Внезапно в дверь стучат | страница 44



— Мы только поели, — противлюсь я.

— Сэндвич — это не еда, — говорит Узи, возясь с ключом зажигания. — Сэндвич — это одна эфиопка под тобой, а вторая над тобой, прижимается грудями к твоей спине. Знай, что когда мне это первый раз предложили, я тоже не сразу просек, но это реально круть.

— Что это за Матлон, пятьдесят шесть? — спрашиваю я. — Публичный дом?

— Давай не будем менять тему. — Узи проворачивает ключ. — Сейчас мы говорим о тебе. С тех пор как вы с Офрой расстались, ты ни разу не трахался, так?

Я киваю и добавляю:

— Честно говоря, мне не очень-то и хочется.

— В жизни, — Узи снимает машину с ручника, — не всегда делаешь то, что хочется.

— Если ты пытаешься сказать, что я плачу, потому что не трахаюсь, то ты не прав, — сопротивляюсь я.

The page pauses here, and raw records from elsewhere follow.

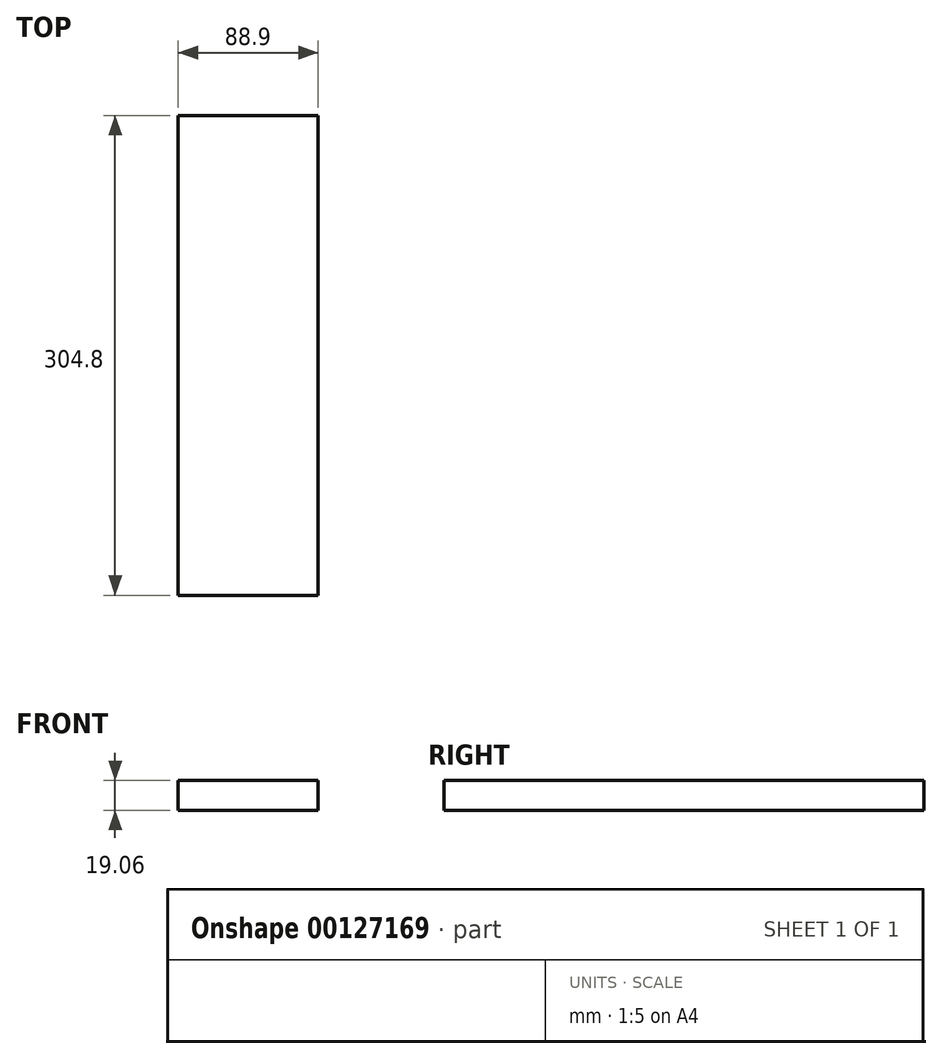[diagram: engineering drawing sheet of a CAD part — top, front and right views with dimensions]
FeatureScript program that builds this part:
annotation { "Feature Type Name" : "Feature", "Feature Type Description" : "" }
export const myFeature = defineFeature(function(context is Context, id is Id, definition is map)
    precondition{}
    {
        {
            var Q0;
            Q0=qCreatedBy(makeId("Front.planeOp"),FACE);
            var sketch = newSketch(context, id + "F0", { "sketchPlane" : qUnion([Q0])});
            skLineSegment(sketch, "E0.bottom", {"start": v(44.45, -9.52) * mm, "end": v(-44.45, -9.53) * mm});
            skLineSegment(sketch, "E0.top", {"start": v(44.45, 9.53) * mm, "end": v(-44.45, 9.53) * mm});
            skLineSegment(sketch, "E0.left", {"start": v(44.45, -9.52) * mm, "end": v(44.45, 9.53) * mm});
            skLineSegment(sketch, "E0.right", {"start": v(-44.45, -9.53) * mm, "end": v(-44.45, 9.53) * mm});
            skPoint(sketch, "E0.middle", {"position": v(0, 0) * mm});
            skSolve(sketch);
        }
        {
            var Q0;
            Q0=qSketchRegion(id+"F0",true);
            extrude(context, id + "F1", {"entities" : qUnion([Q0]), "depth" : 304.8 * mm});
        }
    });
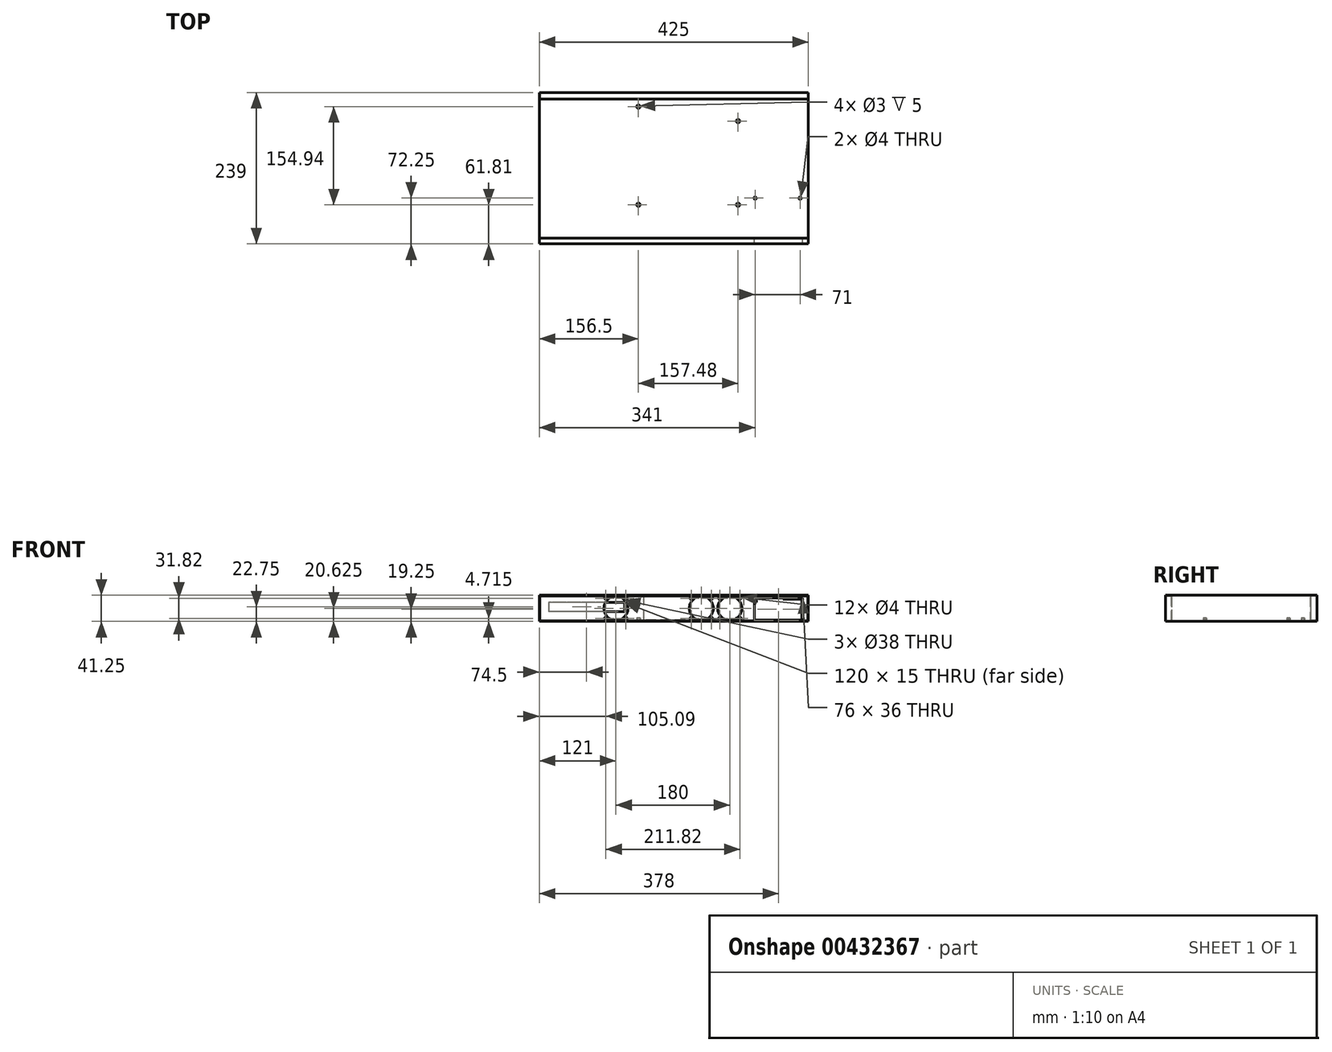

— Я этого не говорю, я этого не говорю. — Узи барабанит пальцами по рулю. — Я говорю, что ты плачешь, потому что твоя жизнь пуста. Потому что в ней нет ни смысла, ни содержания. — Он касается груди чуть правее сердца. — Так что если рядом обнаружится какой-никакой смысл, хватай этот смысл, а если нет — забивай дыру пробкой. Такой, знаешь, временной, пока смысл не прибудет из головного офиса. И вот в таких случаях эфиопский сэндвич — отличная пробка.

— Отвези меня домой, — говорю я. — Моя жизнь и без того отвратительна, чтоб еще и к проституткам ходить.

Но Узи уже не слушает меня — его мобильник разражается теперь третьим, незнакомым и скучным рингтоном, который Узи настроил для входящих звонков. В трубке кто-то из банка. Узи ноет ему про кукареку и просит «купить ему QQQQ на двадцать тысяч долларов, когда снова упадет. Десять тысяч для меня и еще десять тысяч для друга». Я мотаю головой, но Узи меня игнорирует, а закончив разговор, сообщает:

— Не поможет, Дади. Мы с тобой поймаем кукареку за хвост.

Сквозь тонкую стенку я слышу, как мобильник Узи поет, что Узи крут, и кто-то заходится смехом. Сегодня на Матлон, 56 не было эфиопок и Узи пошел с одной грудастой, объяснившей на английском, что она чешка, а я — с крашеной блондинкой, видимо русской. Теперь за стеной смеется Узи: наверное, чешская штучка — тоже неплохая пробка. Блондинку зовут Мария, она спрашивает, хочу ли я, чтоб она помогла мне раздеться. Я объясняю, что это ни к чему, что я пришел сюда только из-за своего ненормального друга и, с моей точки зрения, мы можем посидеть тут, подождать, пока Узи не кончит, а потом вместе выйти, не потрахавшись.

— Не трахать? — пытается понять Мария. — Сосу?